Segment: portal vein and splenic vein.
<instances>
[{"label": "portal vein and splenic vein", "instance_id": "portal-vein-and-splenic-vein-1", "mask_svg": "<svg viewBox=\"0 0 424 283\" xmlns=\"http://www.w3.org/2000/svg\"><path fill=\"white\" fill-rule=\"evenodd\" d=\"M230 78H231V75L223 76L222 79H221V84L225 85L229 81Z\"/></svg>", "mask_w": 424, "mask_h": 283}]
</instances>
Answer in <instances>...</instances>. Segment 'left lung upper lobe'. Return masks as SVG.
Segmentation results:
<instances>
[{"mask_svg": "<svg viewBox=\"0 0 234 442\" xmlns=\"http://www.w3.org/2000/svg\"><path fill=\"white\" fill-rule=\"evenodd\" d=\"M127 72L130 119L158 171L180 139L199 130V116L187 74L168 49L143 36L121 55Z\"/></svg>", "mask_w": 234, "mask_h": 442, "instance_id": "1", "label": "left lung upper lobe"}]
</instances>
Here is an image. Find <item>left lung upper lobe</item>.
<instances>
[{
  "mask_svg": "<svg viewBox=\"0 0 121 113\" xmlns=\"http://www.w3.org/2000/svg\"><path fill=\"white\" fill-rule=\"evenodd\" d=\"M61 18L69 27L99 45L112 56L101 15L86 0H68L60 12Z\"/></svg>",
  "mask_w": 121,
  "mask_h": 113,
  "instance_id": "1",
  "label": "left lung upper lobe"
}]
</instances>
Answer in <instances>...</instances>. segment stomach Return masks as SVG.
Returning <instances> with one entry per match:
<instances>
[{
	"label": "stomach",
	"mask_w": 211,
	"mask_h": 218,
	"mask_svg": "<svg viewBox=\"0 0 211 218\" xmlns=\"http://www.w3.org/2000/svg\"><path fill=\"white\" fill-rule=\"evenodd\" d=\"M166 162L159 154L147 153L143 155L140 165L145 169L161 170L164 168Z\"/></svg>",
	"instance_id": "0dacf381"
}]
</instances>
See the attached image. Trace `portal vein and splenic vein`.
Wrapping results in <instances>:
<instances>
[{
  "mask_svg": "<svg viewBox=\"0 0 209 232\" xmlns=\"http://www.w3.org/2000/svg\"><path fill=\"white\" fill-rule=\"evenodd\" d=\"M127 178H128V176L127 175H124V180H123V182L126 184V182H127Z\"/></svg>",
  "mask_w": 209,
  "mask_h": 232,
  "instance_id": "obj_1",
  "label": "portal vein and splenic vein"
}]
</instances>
- - - - -
* _Written problem_
Render the lines of the listing, from the line containing "Answer in <instances>...</instances>. segment stomach" through the end of the listing, as a JSON array of strings with one string per line and blank lines omitted.

* _Response to this exercise_
[
  "Answer in <instances>...</instances>. segment stomach Return masks as SVG.",
  "Returning <instances> with one entry per match:",
  "<instances>",
  "[{",
  "\t\"label\": \"stomach\",",
  "\t\"mask_w\": 211,",
  "\t\"mask_h\": 218,",
  "\t\"mask_svg\": \"<svg viewBox=\\\"0 0 211 218\\\" xmlns=\\\"http://www.w3.org/2000/svg\\\"><path fill=\\\"white\\\" fill-rule=\\\"evenodd\\\" d=\\\"M166 162L159 154L147 153L143 155L140 165L145 169L161 170L164 168Z\\\"/></svg>\",",
  "\t\"instance_id\": \"0dacf381\"",
  "}]",
  "</instances>",
  "See the attached image. Trace `portal vein and splenic vein`.",
  "Wrapping results in <instances>:",
  "<instances>",
  "[{",
  "  \"mask_svg\": \"<svg viewBox=\\\"0 0 209 232\\\" xmlns=\\\"http://www.w3.org/2000/svg\\\"><path fill=\\\"white\\\" fill-rule=\\\"evenodd\\\" d=\\\"M127 178H128V176L127 175H124V180H123V182L126 184V182H127Z\\\"/></svg>\",",
  "  \"mask_w\": 209,",
  "  \"mask_h\": 232,",
  "  \"instance_id\": \"obj_1\",",
  "  \"label\": \"portal vein and splenic vein\"",
  "}]",
  "</instances>"
]